La respuesta de la Fundación Iván Duque: enfoque en reconstrucción sostenible
En una declaración desde Bogotá, el expresidente Iván Duque Márquez anunció que su fundación, Fundación Iván Duque, activará un plan de emergencia y reconstrucción con tres ejes fundamentales: asistencia humanitaria inmediata, recuperación de infraestructura educativa y sanitaria, y fortalecimiento de la resiliencia comunitaria frente a riesgos sísmicos.
«No vamos a llegar solo a entregar mercados y toldillos; vamos a quedarnos a reconstruir con dignidad, con estándares sismorresistentes y con participación de las comunidades», afirmó Duque, quien detalló que la fundación ha establecido alianzas con el sector privado, organismos multilaterales y universidades para movilizar recursos técnicos y financieros estimados inicialmente en 50 millones de dólares para la primera fase.
Antecedentes sísmicos y deuda histórica con el Pacífico
Este evento no es aislado.

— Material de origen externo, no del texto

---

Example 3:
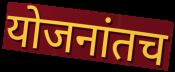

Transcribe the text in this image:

योजनांतच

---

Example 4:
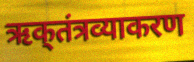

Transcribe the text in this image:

ऋक्‌तंत्रव्याकरण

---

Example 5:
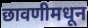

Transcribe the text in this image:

छावणीमधून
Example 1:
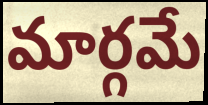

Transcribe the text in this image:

మార్గమే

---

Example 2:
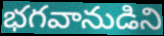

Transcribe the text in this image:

భగవానుడిని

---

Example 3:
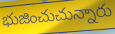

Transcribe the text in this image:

భుజించుచున్నారు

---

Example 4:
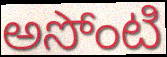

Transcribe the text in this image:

అసోంటి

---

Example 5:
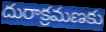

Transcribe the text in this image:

దురాక్రమణకు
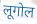
लूगोल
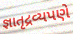
જ્ઞાતૃદ્રવ્યપણે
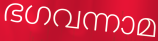
ഭഗവന്നാമ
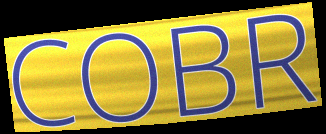
COBR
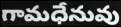
గామధేనువు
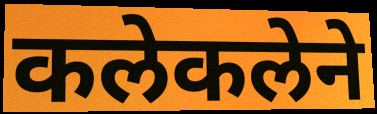
कलेकलेने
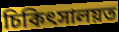
চিকিৎসালয়ত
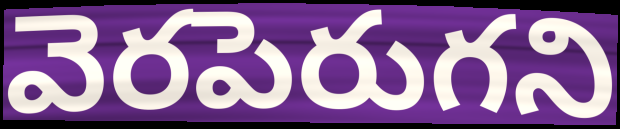
వెరపెరుగని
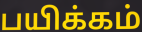
பயிக்கம்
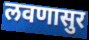
लवणासुर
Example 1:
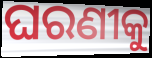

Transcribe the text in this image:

ଘରଣୀକୁ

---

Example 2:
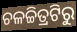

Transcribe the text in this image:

ଚଳଚ୍ଚିତ୍ରଟିରୁ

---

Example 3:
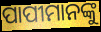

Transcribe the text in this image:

ପାପୀମାନଙ୍କୁ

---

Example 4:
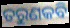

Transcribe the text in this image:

ତରୁଣକବି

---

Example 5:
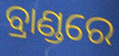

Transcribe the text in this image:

ବ୍ରାଣ୍ଡରେ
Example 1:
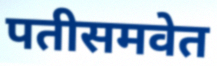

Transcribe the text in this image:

पतीसमवेत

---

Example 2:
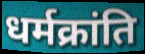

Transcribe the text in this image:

धर्मक्रांति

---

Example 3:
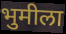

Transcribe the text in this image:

भुमीला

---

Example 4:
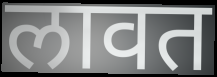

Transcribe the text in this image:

लावत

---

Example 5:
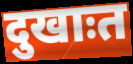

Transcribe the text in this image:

दुखाःत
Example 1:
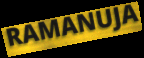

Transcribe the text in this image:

RAMANUJA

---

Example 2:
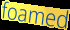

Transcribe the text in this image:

foamed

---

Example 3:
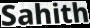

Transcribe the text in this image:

Sahith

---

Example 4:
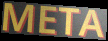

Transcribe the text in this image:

META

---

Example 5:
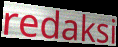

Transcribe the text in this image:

redaksi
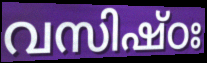
വസിഷ്ഠഃ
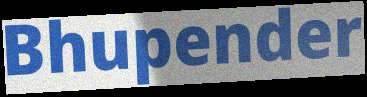
Bhupender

La subducción de la placa de Nazca bajo la Sudamericana convierte al Pacífico colombiano en una de las zonas de mayor riesgo sísmico del continente. En 1979, un sismo de 8,1 grados devastó Tumaco; en 2004, otro de 7,3 afectó al sur del Chocó. Sin embargo, la inversión histórica en mitigación y planificación territorial ha sido marginal, dejando a la población expuesta a ciclos recurrentes de tragedia y reconstrucción improvisada.
Expertos del Servicio Geológico Colombiano y de la Universidad Nacional coinciden en que la falta de planes de ordenamiento territorial basados en microzonificación sísmica, sumada a la informalidad en la construcción y la deficitaria red de alerta temprana, explican en gran medida la magnitud de los daños observados.

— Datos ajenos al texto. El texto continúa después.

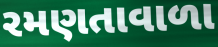
રમણતાવાળા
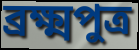
ব্ৰক্ষ্মপুত্ৰ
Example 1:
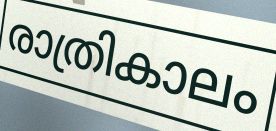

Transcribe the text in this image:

രാത്രികാലം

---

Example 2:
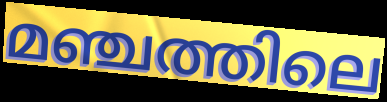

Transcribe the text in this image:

മഞ്ചത്തിലെ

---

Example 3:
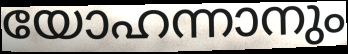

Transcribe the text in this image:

യോഹന്നാനും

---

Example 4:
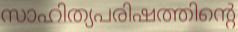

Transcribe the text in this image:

സാഹിത്യപരിഷത്തിന്റെ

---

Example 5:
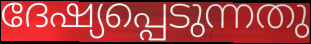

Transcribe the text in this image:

ദേഷ്യപ്പെടുന്നതു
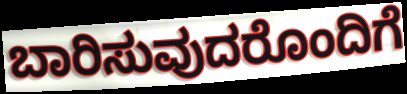
ಬಾರಿಸುವುದರೊಂದಿಗೆ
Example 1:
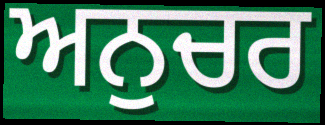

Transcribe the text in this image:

ਅਨੁਚਰ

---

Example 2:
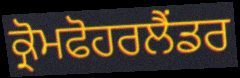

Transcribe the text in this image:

ਕ੍ਰੋਮਫੋਹਰਲੈਂਡਰ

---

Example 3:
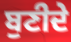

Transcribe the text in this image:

ਬੁਣੀਦੇ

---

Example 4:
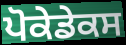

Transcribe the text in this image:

ਪੋਕੇਡੇਕਸ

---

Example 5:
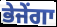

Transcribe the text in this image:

ਭੇਜੇਂਗਾ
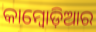
କାମ୍ବୋଡ଼ିଆର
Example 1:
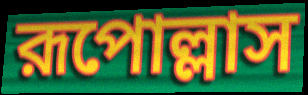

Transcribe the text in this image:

রূপোল্লাস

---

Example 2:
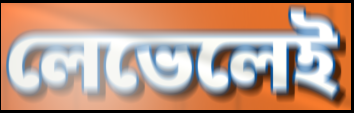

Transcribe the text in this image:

লেভেলেই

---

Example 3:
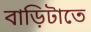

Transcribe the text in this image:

বাড়িটাতে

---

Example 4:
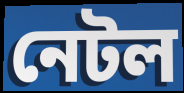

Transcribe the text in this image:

নেটল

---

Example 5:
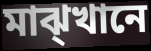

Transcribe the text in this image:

মাঝ্খানে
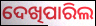
ଦେଖିପାରିଲ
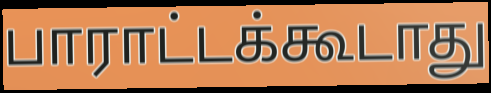
பாராட்டக்கூடாது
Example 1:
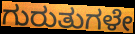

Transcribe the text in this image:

ಗುರುತುಗಳೇ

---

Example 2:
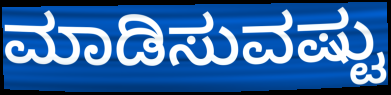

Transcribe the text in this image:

ಮಾಡಿಸುವಷ್ಟು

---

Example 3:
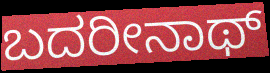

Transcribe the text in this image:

ಬದರೀನಾಥ್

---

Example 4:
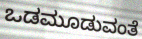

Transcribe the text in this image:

ಒಡಮೂಡುವಂತೆ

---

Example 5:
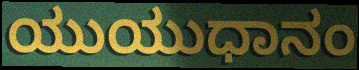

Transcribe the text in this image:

ಯುಯುಧಾನಂ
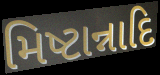
મિષ્ટાન્નાદિ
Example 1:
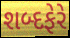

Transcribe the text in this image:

શબ્દફેરે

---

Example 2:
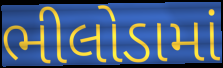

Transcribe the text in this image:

ભીલોડામાં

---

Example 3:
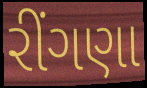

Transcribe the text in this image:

રીંગણા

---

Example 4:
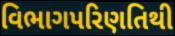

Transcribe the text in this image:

વિભાગપરિણતિથી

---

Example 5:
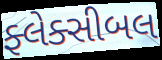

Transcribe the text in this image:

ફ્લેક્સીબલ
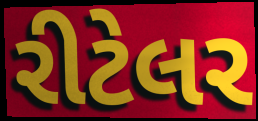
રીટેલર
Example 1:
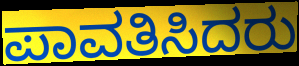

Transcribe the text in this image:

ಪಾವತಿಸಿದರು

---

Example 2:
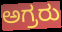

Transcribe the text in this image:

ಅಗ್ರರು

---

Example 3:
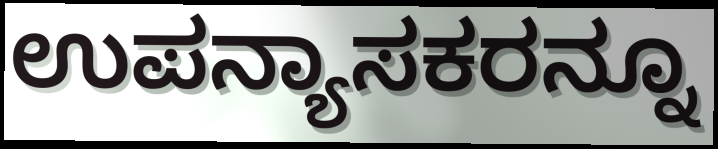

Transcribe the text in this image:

ಉಪನ್ಯಾಸಕರನ್ನೂ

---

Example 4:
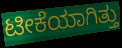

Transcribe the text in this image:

ಟೀಕೆಯಾಗಿತ್ತು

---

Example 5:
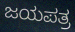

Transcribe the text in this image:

ಜಯಪತ್ರ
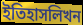
ইতিহাসলিখন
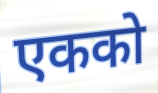
एकको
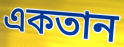
একতান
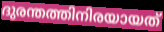
ദുരന്തത്തിനിരയായത്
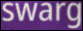
swarg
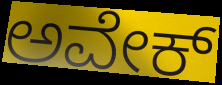
ಅವೇಕ್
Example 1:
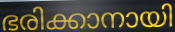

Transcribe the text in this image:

ഭരിക്കാനായി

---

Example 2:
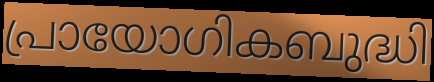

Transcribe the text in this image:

പ്രായോഗികബുദ്ധി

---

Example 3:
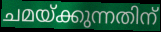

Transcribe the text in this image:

Panorama futuro: entre la emergencia y la transformación estructural
El Gobierno nacional decretó estado de calamidad pública y activó el Sistema Nacional de Gestión del Riesgo. Se han dispuesto puentes aéreos humanitarios desde la Fuerza Aérea y la Armada, mientras el Ministerio de Educación anunció un plan de «Escuelas Seguras» para reconstruir 200 sedes educativas en tres años con estándares internacionales.

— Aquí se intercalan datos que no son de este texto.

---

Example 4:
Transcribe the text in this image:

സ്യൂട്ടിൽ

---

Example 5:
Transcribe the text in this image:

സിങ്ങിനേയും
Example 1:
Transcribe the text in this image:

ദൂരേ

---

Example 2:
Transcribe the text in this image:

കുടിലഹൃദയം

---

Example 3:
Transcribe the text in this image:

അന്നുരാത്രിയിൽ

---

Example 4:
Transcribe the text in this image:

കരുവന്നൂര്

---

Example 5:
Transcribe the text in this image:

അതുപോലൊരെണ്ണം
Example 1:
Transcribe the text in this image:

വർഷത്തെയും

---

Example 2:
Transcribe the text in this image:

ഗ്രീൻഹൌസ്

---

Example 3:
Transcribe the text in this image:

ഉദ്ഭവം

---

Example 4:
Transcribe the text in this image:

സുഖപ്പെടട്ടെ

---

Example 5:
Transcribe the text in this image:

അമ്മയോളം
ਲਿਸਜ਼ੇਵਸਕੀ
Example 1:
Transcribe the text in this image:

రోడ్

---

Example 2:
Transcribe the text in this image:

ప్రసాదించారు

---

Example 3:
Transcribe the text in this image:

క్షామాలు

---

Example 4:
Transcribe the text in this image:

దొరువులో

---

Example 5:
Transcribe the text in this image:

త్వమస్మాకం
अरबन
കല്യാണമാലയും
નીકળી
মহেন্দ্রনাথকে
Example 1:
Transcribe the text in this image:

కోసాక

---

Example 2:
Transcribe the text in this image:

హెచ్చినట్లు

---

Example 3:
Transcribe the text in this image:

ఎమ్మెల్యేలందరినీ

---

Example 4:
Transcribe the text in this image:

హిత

Organizaciones sociales y líderes étnico-territoriales del Chocó exigen que la reconstrucción no replique modelos centralizados, sino que incorpore saberes ancestrales de adaptación al territorio y garantice titulación colectiva de tierras como base para la inversión segura. La Fundación Duque anunció mesas de trabajo con Consejos Comunitarios y Cabildos Indígenas para co-diseñar las intervenciones.
La magnitud del desastre plantea al país un dilema histórico: atender la emergencia con celeridad o aprovechar la coyuntura para saldar una deuda secular con una región que, pese a su riqueza estratégica, biodiversidad y cultura, ha sido sistemáticamente excluida de la planeación nacional. La respuesta de la sociedad civil, el sector privado y la cooperación internacional en los próximos meses definirá si este sismo marca un punto de inflexión o se suma a la lista de tragedias olvidadas.